Ontario considers changing daycare ages and staff-child ratio
Theglobeandmail.com
March 8, 2016
By Jeff Gray and Adrian Morrow
Ontario’s proposed changes to daycare rules could force some providers to stop accepting infants under one year old, the City of Toronto’s top childcare bureaucrat is warning.
The province is proposing to reduce the age at which infants move up to the toddler room to 12 months from the current 18 months, and to reduce the staff-child ratio for infants under 12 months to three adults for every nine children from three adults for every 10 children. The province will also require that toddler rooms be larger.
“What we think now is most operators will opt out of providing infant care if this is passed,” said Elaine Baxter-Trahair, the City of Toronto’s general manager of children’s services, which directly operates 50 daycare centres and subsidizes thousands of other spaces in childcare centres operated by other agencies.
Some Toronto daycare centres that are in older buildings or schools will not be able to enlarge their toddler rooms, she said, and the new lower staff-to-child ratio will leave some of them financially strapped. She said the “unanticipated consequences” of the proposed changes could cancel out the 300 new infant spaces the city has recently created.
Ms. Baxter-Trahair said the changes will also make infant care more expensive for parents and for the city, while making care for children older than a year cheaper.
Education Minister Liz Sandals defended the proposed changes, contending they will dramatically increase the number of daycare spots in licensed providers for one-year-olds from 11,000 to 30,000 by putting them into the toddler rooms. She said the province is simply re-jigging the age groups to match demand.
Ms. Sandals said that, because of full-day kindergarten, four- and five-year-olds are leaving daycare earlier than before, while one-year parental leaves mean fewer children under a year are in care. This has thrown the current system’s numbers out of whack.
“The most common point at which parents are starting to look for childcare now is as they reach the 12-month point. So we know that the old ratios don’t actually match the practice of what parents are asking for,” she said at Queen’s Park on Monday. “What we’re doing is we’re responding to the demand from parents to have more spaces available at the 12-month mark.”
She also countered suggestions that one year and two years is too great an age gap to have in the same room by pointing out that the age gap is even bigger on the other end.
“If you stop and think about it, if you’ve got a little newborn who can’t do anything and an 18-month-old, they’re actually quite different people in the groupings we’ve got now,” she said.
But Ms. Baxter-Trahair said the average age of a baby entering Toronto’s childcare system is still eight months, as many single mothers, or those with low-paying or precarious jobs, cannot afford to take their full 12-month leaves.

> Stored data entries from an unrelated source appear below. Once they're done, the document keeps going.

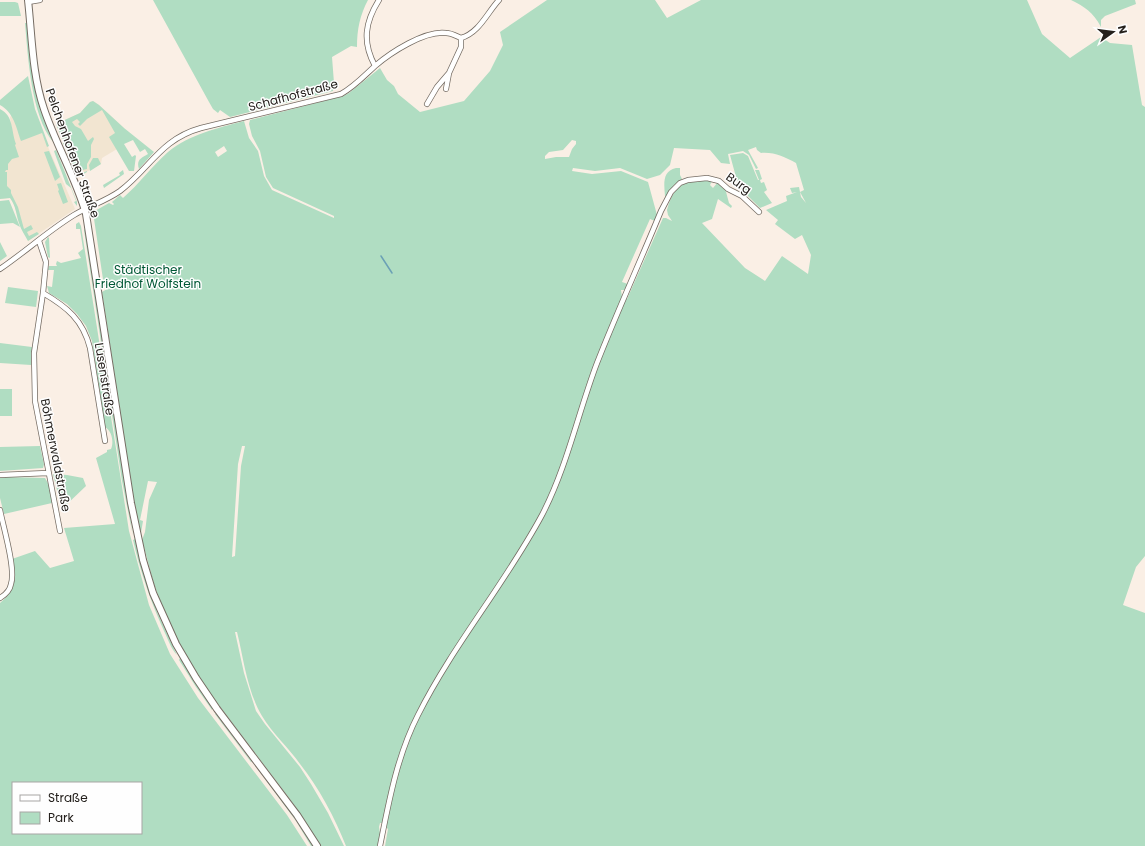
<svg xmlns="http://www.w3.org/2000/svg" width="1145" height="846" viewBox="0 0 1145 846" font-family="Poppins,sans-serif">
	<rect width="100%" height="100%" fill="#faefe5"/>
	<!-- education -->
	<path fill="#f2e5d1" d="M93,101L99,105L124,128L117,149L102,158L101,164L79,176L56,124L80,113L90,102Z
		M12,115L42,133L75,209L28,241L19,223L15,207L12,201L10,198L0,199L12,131L10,117Z"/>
	<!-- green -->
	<path fill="#b0ddc2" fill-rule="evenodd" d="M153,0H368C360,15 357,29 357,47L351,46L332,57L334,83L333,91L230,117L220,110L218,113L213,109L209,102Z
		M547,0H655L667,18L701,0H1027L1042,34L1070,58L1101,37L1110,43L1132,45L1142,105L1145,107V556L1136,567L1123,605L1145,613V846H385L388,829L382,823H380L379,827L380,833L378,846H346C335,818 319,788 300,764C289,748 272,733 262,716C247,691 244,660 237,632H235L244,673L256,711L265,724L300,767L311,784L328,813L344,846H321L295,806L206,688L178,642L164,612L154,584L142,540L145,532L149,500L157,482L148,481L140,520L143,521L141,533L134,503L102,292L107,289V286H104L93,212L109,203L113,205L114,204L112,202L120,195L123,198C139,184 152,166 168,152C190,134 218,128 244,121L249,138L258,151L264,176L272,190L334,218V216L273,188L266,177L260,151L252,136L249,124L250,120L343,96L349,93L380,68L387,80L394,86L398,94L420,112L464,101L490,71L503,45L500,32ZM572,140L576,141V144L572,149L569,157H556L545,159V156L549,152L563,150ZM224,146L227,151L218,157L215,152ZM756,147L757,150L761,153C775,152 784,157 796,163L804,190L800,192L806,203L801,197L799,187L790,188L792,193L797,192L786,196L787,201L766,210L778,220L775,224L795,239L802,235L811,255L808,274L782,256L765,281L745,268L702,223L712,219L718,199L731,208L732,206L729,203L725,188L718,182L713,188L710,185L712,181C686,180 675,182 667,210L668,215L672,221L666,218H663L627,299L622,297L621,290H624L628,284L622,282L650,219L655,221L657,215L648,182L621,171L592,174L572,171L573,168L595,171L620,168L647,179L660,175L670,165L674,148L710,150L721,163L730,164L728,154L743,151L749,155L756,169L758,168L748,150ZM242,446H245L241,466L235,556L232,557L238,464Z
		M1071,0H1135L1136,4L1105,16L1101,20V27C1093,12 1085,7 1071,0Z
		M0,2H15L18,3L21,16H0Z
		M25,23H27L36,93L53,142C31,115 28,57 25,23Z
		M28,76L35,109L49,146L47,147L42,133L21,141C16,127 14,113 0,105V100Z
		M93,101L99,105L124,128L154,152L139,169C136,160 141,158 148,154L145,149L140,152L133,140L124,144L132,157L135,155L136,156L134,171H129L109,137L115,133L102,110L87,119L80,126L78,124L80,122L77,119L72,122L75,126L81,129L88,141L93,137L94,139L91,145V157L87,164V169L78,171L80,174L87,171V172L80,176L78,175L63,143L70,140L69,137L62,139L56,124L80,113L90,102Z
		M0,109C14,116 11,131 16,144L15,145L19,157L12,159L8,164V170H6L5,172H7V186L11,190V193L18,207L24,229L31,225L33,229L27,232L29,236L37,232L39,234L28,241C25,235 21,230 19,223C16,214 16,206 10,198L0,199Z
		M56,150L77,202V206L74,202L76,201L71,188L66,184L55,154L54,151Z
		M49,151L60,177L55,181L44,152Z
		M743,153L748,156L758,180H759L755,170H759L762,179L760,180L761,183L764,182L767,190L764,192L772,203L760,208L741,189L736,177L730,155Z
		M93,158H98L101,164L90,171L89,165Z
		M676,168H680V175L682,179L674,185L667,196H665C664,184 662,171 676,168Z
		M123,170L124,174L104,188L103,185L120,175L119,173Z
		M61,183L68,202L63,204L58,191L59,190L57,184Z
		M9,200L20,227L13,223L0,224V201Z
		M79,222L81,226L129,531L149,605L170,654L198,698L287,815L307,846H0V603C17,589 16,579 12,559L35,551L50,568L74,561L64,528L115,524L96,458L107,452V450L111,449C114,442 112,431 105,427L92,341L86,326L77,314L67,304L49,293L47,286L52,287L54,270H48L49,266H57L56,264L57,261L61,263L81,258L78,253L83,249L80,229H76V224ZM13,783H141V833H13Z
		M85,229L100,322L133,536L122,481L84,230Z
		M48,237L49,238L50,258L48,257L45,242Z
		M0,242L7,256L0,261Z
		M8,287L38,291L36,307L5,303Z
		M0,343L32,347L31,365L0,363Z
		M0,389H12V416H0Z
		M40,446L44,464L43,468L0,471V447Z
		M53,474L67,475L83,478L86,486L64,507L57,490Z
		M6,477L45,478L49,485L52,503L4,514L0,498V478Z
		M135,539L157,612L177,655C171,649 168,639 164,631C151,602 140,571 133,540Z
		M180,658L212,708V710L196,687L179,660Z
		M215,714H216L252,762H251Z
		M254,764L287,807L313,846H311L296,821Z"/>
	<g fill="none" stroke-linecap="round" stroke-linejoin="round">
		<!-- stream -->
		<path stroke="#6ba0b5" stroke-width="1.5" d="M381,256L392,273"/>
		<defs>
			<path id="minor" d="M28,2L40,0
				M375,66C362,42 365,22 379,0
				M446,89L449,73L461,47V38
				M427,104L437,87L449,73
				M39,241L46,262L43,293L34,353L35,401L60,531
				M0,269C25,252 48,231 74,215C89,206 106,201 120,191C150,168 161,139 201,128L341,94C354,87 364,76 375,66C390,53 425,30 446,33C452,33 456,36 461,38C479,33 487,13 499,0
				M43,293C67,307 83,320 90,348L105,441
				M0,475L48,473
				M0,510C3,526 16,569 11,584C10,590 5,595 0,598
				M380,846C389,801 397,756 418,715C453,645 505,584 542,515C567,467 578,413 597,363C617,312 640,262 661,211L671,192L680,183L688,180L707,178L719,181L728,189L742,196L759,212"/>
			<path id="secondary" d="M28,0C32,36 32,74 44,109C56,145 76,178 86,214L131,503L143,560L153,593L176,644L196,678L217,709L297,815L317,846"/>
		</defs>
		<!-- minor casing -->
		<use href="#minor" stroke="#756c63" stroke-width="6"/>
		<!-- secondary casing -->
		<use href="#secondary" stroke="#756c63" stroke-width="8"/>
		<!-- minor -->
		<use href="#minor" stroke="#fff" stroke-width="4.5"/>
		<!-- secondary -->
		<use href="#secondary" stroke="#fff" stroke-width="6"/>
	</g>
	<g text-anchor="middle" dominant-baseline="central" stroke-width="3" stroke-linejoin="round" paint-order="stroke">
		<!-- street labels -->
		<g font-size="12" fill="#24201c" stroke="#fefefe">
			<text transform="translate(293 95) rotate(-15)">Schafhofstraße</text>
			<text transform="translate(73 153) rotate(70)">Pelchenhofener Straße</text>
			<text transform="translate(739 183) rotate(35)">Burg</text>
			<text transform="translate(105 379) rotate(81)">Lusenstraße</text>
			<text transform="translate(56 455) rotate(79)">Böhmerwaldstraße</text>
		</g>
		<!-- park labels -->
		<g font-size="12" fill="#005835" stroke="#fefefe">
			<text x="148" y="269">Städtischer<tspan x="148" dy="14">Friedhof Wolfstein</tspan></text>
		</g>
	</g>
	<!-- legend -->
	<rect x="12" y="782" width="130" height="52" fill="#fefefe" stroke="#a7a5a4"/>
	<rect x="20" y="795" width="20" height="6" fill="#ffffff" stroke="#a7a5a4"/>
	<text x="48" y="802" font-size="12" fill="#24201c">Straße</text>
	<rect x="20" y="812" width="20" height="12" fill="#b0ddc2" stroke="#a7a5a4"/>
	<text x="48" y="822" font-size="12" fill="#24201c">Park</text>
	<!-- north arrow -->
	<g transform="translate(1113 32) rotate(76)" stroke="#fefefe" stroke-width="3" paint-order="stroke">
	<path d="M0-3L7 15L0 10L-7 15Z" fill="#24201c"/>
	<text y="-6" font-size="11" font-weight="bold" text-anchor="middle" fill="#24201c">N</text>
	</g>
</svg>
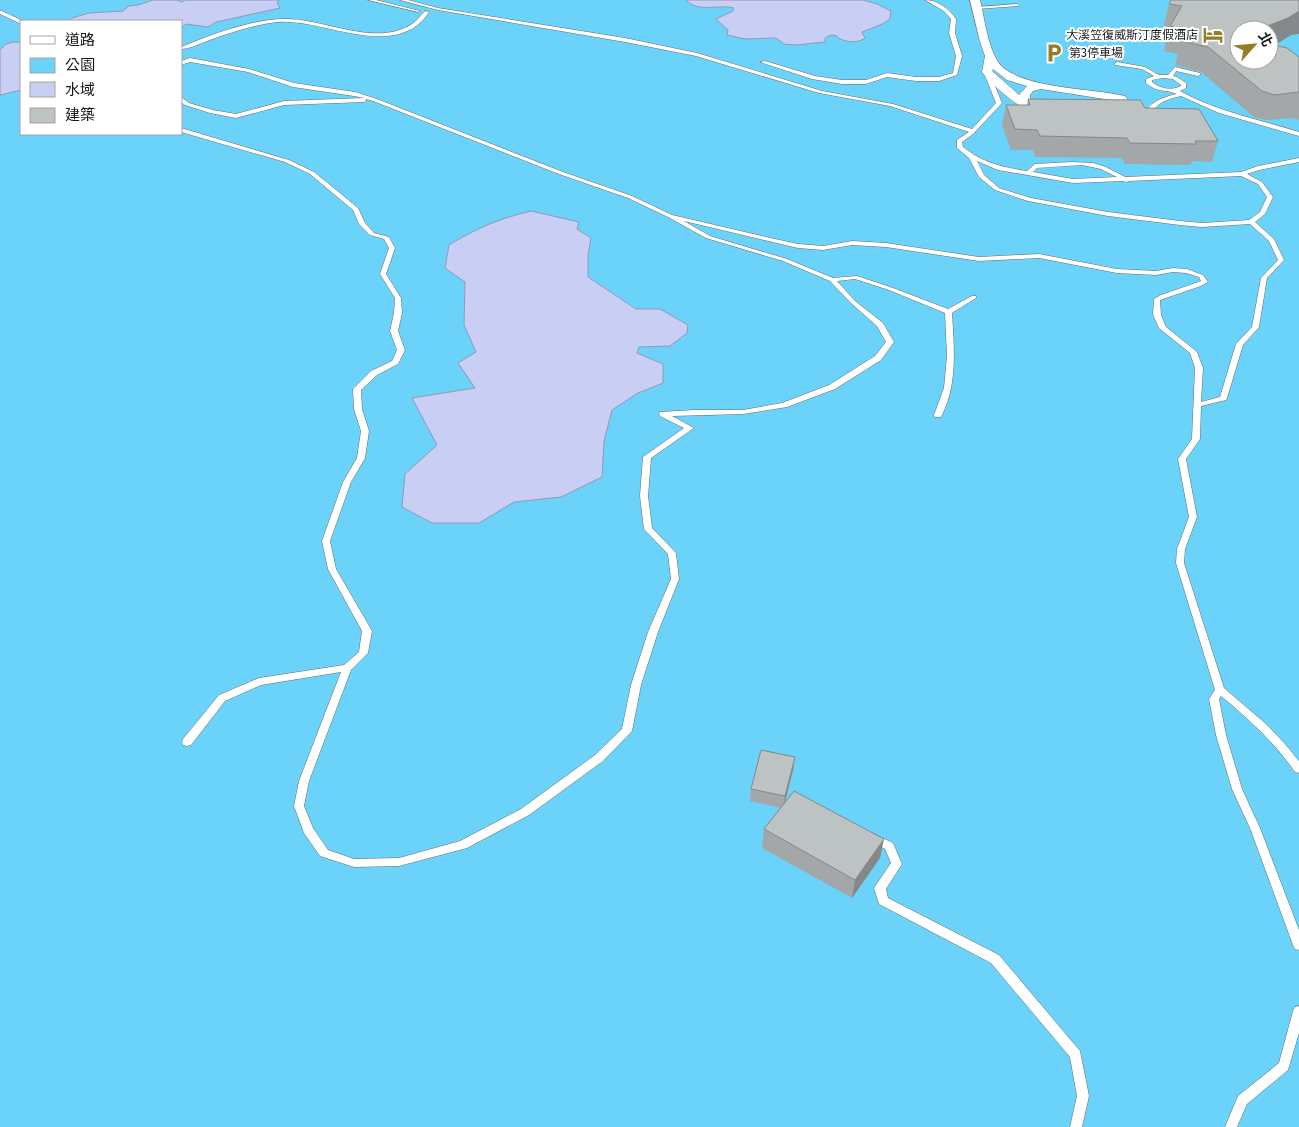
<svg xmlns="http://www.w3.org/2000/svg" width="1299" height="1127" font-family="'Fira Sans','Noto Sans TC',sans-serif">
<rect width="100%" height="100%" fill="#f0f4f5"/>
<!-- green -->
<path fill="#6bd3fa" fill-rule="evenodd" d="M0 0H1299V1127H0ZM21 21H181V134H21ZM1239 30H1269V60H1239Z"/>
<!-- water -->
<g fill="#c9cff4" stroke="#9498b3">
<polygon points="153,0 177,0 182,2 185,0 279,0 277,3 280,8 216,22 208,27 186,24 181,28 181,21 69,21 72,18 89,13 123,11 129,6 138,5"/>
<path d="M686 0H863L877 4 891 11 890 19C880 26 872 28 862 32L865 38C857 44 846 42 838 38L837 36 831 35 825 38V42L796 45 784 44 776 38 745 39 727 35 728 30 716 19 733 11 734 8C718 4 697 13 686 0Z"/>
<polygon points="13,42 21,42 21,90 0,95 0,50 6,44"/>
<path d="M531 211 579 222 577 229 591 238 588 255V277L636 309H660L688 325 687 333 670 346 639 347 637 353 663 364V383L638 393 612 410 604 441 602 477 561 497 514 502 479 523H432L402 507 405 474 437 445 412 398 475 388 458 363 476 352 464 325 465 282 445 268 449 245C477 228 498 219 531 211Z"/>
</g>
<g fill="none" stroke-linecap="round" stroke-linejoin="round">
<defs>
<g id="service">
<polygon points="368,0 376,0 420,11 418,12"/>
<path d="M400 0H408L438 8 625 38 697 53 822 91 893 104 972 129 996 103 984 73 989 72 1002 103 973 134 962 142 963 147C983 163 1002 167 1027 171L1035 164 1072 162 1093 163 1106 167 1125 177 1241 172 1258 166 1299 158V162L1259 170 1247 174 1262 182 1273 197 1265 214 1255 222 1274 239 1284 260 1267 278 1259 327 1243 345 1227 398 1226 400 1201 406 1200 439 1186 459 1197 517 1185 549 1184 563 1224 688 1266 724 1285 744 1299 761V773L1295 772C1274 742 1249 719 1221 696L1219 699 1226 735 1242 789 1260 828 1299 930V950L1295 949 1293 945 1250 828 1232 789 1216 735 1209 699 1215 690 1176 563 1177 549 1189 517 1178 459 1192 439 1195 368 1190 353 1159 328 1153 315 1154 299 1161 295 1201 281 1199 277 1186 273 1173 272 1156 275 1117 273 1039 258 979 261 886 247 852 245 823 250 798 248 684 221 710 236 787 259 833 278 857 276 893 288 948 309 972 296H976V298L952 313C954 348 958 384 941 417H935L934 415 944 388 947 356 945 313 889 290 855 279 837 281 855 301 883 323 894 342 881 360 835 389 787 407 743 414 672 416 694 428 651 458 648 496 652 528 676 553 679 579 658 632 641 685 632 731 603 761 529 815 467 848 399 866 354 867 320 856 304 833 294 806 299 781 341 672 261 685 225 701 191 745 187 746 183 745 182 742 183 739 219 695 259 678 344 665 359 652 362 631 328 569 322 541 343 482 357 458 361 431 354 409 353 389 371 371 392 361 397 350 390 331 394 313 395 298 380 274 389 248 384 239 370 235 359 224 353 210 310 174 285 162 181 132V128L289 160 314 172 358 208 365 223 374 233 389 237 395 248 386 274 401 298 402 313 398 331 405 350 398 364 377 375 361 390 362 409 369 431 365 458 351 482 330 541 336 569 372 631 368 653 351 670 309 781 304 806 313 828 328 850 354 859 399 858 460 841 521 809 595 755 622 729 631 685 648 632 671 579 668 554 644 529 640 496 643 457 684 428 660 416 659 414 660 412 694 410H743L782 403 829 385 875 356 886 342 877 326 851 303 830 281 783 261 706 238 668 217 628 198 559 174 373 101 366 99V101L364 102 284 105 236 118 210 113 185 105 181 102V97L189 103 213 110 236 114 284 101 364 98 354 96 293 87 248 72 190 62 181 65V61L190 58 249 69 294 83 355 92 377 99 563 172 632 196 672 215 766 237 798 244 823 246 852 241 886 243 979 257 1039 254 1117 269 1156 271 1173 268 1187 269 1203 275 1208 282 1201 286 1160 300 1161 315 1166 327 1197 352 1203 368 1201 402 1220 397 1236 344 1252 327 1261 278 1278 260 1269 241 1250 224 1202 227 1180 225 1108 216 1028 201 995 190 979 177 969 158 957 148V140L969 132 890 106 819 93 696 56 625 42 438 10ZM977 161 998 170 1073 183 1123 181 1126 182 1129 181 1241 176 1258 184 1267 197 1260 212 1249 220 1202 223 1180 221 1108 212 1031 198 999 188 984 175ZM1082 165 1101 169 1117 177 1073 179 1033 172 1037 168Z"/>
<path d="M925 0C938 0 949 9 956 19L955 33 962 56 957 75 939 81H916L887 77 866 84H842L812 79 760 62 765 61 815 76 842 80H866L887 73 916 77H939L953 73 956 56 949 33 951 19 944 11Z"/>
<polygon points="1017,4 1019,5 1019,6 977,9 975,8 977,7"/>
<polygon points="0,11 2,11 23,21 21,21 21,23 19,23 0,14"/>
<path d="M425 11 429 12C426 16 421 23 416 26 379 53 318 18 277 22 253 25 229 33 207 41 199 44 189 49 181 49V47C210 35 253 19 284 19 324 18 375 48 412 24 417 21 421 15 425 11Z"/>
<path d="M1117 62 1145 67 1159 75H1168L1175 67 1200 73V75L1198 76 1176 71 1173 76 1177 77 1186 83V88L1180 91C1217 112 1259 119 1299 132V136L1219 113 1181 96C1164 100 1156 103 1148 119H1144C1145 103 1163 97 1177 94 1166 89 1157 93 1146 83V79L1154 76 1142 69 1115 65V63ZM1163 78 1173 79 1181 85V86C1171 91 1161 89 1152 82V80Z"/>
<polygon points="874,834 893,843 902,864 886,889 888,898 999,955 1080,1051 1089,1096 1082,1127 1070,1127 1077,1096 1070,1057 991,963 879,904 874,888 891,863 885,849 870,841 869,838 870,835"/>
<polygon points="1299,1006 1299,1033 1288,1070 1247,1104 1237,1127 1225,1127 1238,1096 1279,1063 1293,1011 1295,1007"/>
</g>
<path id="minor" d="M970 0H980C985 20 987 44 998 62 1017 89 1093 88 1125 96L1132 106 1124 114 1114 116 1108 113 1120 106 1117 101 1041 89 1033 91 1030 95 1031 103 1052 110 1054 112 1052 114C1030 120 994 88 982 72L985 56 980 42ZM993 69 1007 80 1027 86 1019 95 992 71Z"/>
</defs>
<!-- service casing -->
<use href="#service" stroke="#686b6c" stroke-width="1"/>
<!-- minor casing -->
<use href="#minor" stroke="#686b6c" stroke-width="1"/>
<!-- service -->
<use href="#service" fill="#fff" fill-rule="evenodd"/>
<!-- minor -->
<use href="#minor" fill="#fff" fill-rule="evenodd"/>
</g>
<!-- wall -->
<g fill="#a3a7a7">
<polygon points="1171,0 1291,35 1280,42 1274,45 1299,57 1299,120 1294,118 1266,120 1254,117 1201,72 1175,65 1178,54 1164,51 1169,29 1163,28 1169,4"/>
<polygon points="1028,99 1145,108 1218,141 1212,162 1192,161 1191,165 1125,164 1122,158 1035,157 1033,150 1011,150 1002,125 1006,105 1027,105"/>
<polygon points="793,770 785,803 880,858 852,898 762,848 764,829 781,808 750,801 751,789"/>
</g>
<!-- shaded-wall -->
<g fill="#848888">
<polygon points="1299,11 1299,34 1291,35 1280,42 1269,47 1269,30 1257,30"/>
<polygon points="795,757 793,770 783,809 785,796"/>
<polygon points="884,839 880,858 852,898 855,880"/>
</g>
<!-- building -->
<g fill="#bdc2c2" stroke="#848888">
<polygon points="1171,0 1299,0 1299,11 1288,18 1257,30 1239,30 1239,60 1269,60 1269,44 1287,48 1299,57 1299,92 1274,95 1262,91 1208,47 1181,41 1187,30 1170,26 1182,6 1169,4"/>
<polygon points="1028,99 1140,100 1145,108 1199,109 1218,141 1195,141 1197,144 1130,143 1127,138 1040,136 1037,130 1015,129 1006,105 1030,105"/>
<polygon points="761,750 795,757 785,796 751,789"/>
<polygon points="794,791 884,839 855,880 764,829"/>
</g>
<!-- icons -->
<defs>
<symbol id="hotel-bare" viewBox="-9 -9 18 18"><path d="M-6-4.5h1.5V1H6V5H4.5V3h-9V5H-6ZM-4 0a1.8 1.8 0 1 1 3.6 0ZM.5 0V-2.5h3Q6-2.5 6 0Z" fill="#927e25" stroke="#fff" stroke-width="2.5" paint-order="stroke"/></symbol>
<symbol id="parking-bare" viewBox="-9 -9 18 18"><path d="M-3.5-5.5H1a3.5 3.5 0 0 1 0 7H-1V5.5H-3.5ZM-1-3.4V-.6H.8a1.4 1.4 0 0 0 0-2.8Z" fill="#927e25" stroke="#fff" stroke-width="2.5" paint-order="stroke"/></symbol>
</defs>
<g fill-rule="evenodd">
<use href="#hotel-bare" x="1199" y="21" width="28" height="28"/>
<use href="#parking-bare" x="1040" y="39" width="28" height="28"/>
</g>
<g text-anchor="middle" stroke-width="4" stroke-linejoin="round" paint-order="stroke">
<!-- far-poi labels -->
<g font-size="12" fill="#18191a" stroke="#fff" text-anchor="end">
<text x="1198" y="39">大溪笠復威斯汀度假酒店</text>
<text x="1069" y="57" text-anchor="start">第3停車場</text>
</g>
</g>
<!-- legend -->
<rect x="20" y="20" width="162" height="115" fill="#ffffff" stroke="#a3a3a3"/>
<rect x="30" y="36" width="25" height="8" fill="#ffffff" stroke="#a3a3a3"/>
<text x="65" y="45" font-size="15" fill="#18191a">道路</text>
<rect x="30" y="58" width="25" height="15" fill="#6bd3fa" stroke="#a3a3a3"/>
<text x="65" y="70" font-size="15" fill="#18191a">公園</text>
<rect x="30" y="82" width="25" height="15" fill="#c9cff4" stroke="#a3a3a3"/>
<text x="65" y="95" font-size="15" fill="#18191a">水域</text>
<rect x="30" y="108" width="25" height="15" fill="#bdc2c2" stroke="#a3a3a3"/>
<text x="65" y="120" font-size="15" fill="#18191a">建築</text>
<!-- north arrow -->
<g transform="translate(1254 45) rotate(63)"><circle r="24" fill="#ffffff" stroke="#a3a3a3"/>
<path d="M0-4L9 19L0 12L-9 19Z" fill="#927e25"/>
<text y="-8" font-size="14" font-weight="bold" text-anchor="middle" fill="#18191a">北</text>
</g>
</svg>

Those children would spend just four months getting used to new caregivers in the revised system before they graduated to toddler rooms with different staff. And critics warn that, once they were sent to toddler care, the wide age gap between 12-month-olds and two-year-olds would result in degraded service.
Toronto City Councillor Janet Davis, a long-time childcare advocate, called the changes to infant age groupings unacceptable: “What this is going to do is put babies, who are not yet walking for instance and haven’t reached other developmental stages, in with older children in a way that will, I think, really jeopardize the quality of care for those children.”
She said the province is clearly trying to improve access for parents, but should not do it by compromising quality: “I suspect the province is trying to reduce the price and improve access, but it shouldn’t be done at the expense of quality and the developmental needs of young children.”
The city is consulting daycare operators, experts and parents on its official response to the province’s proposal.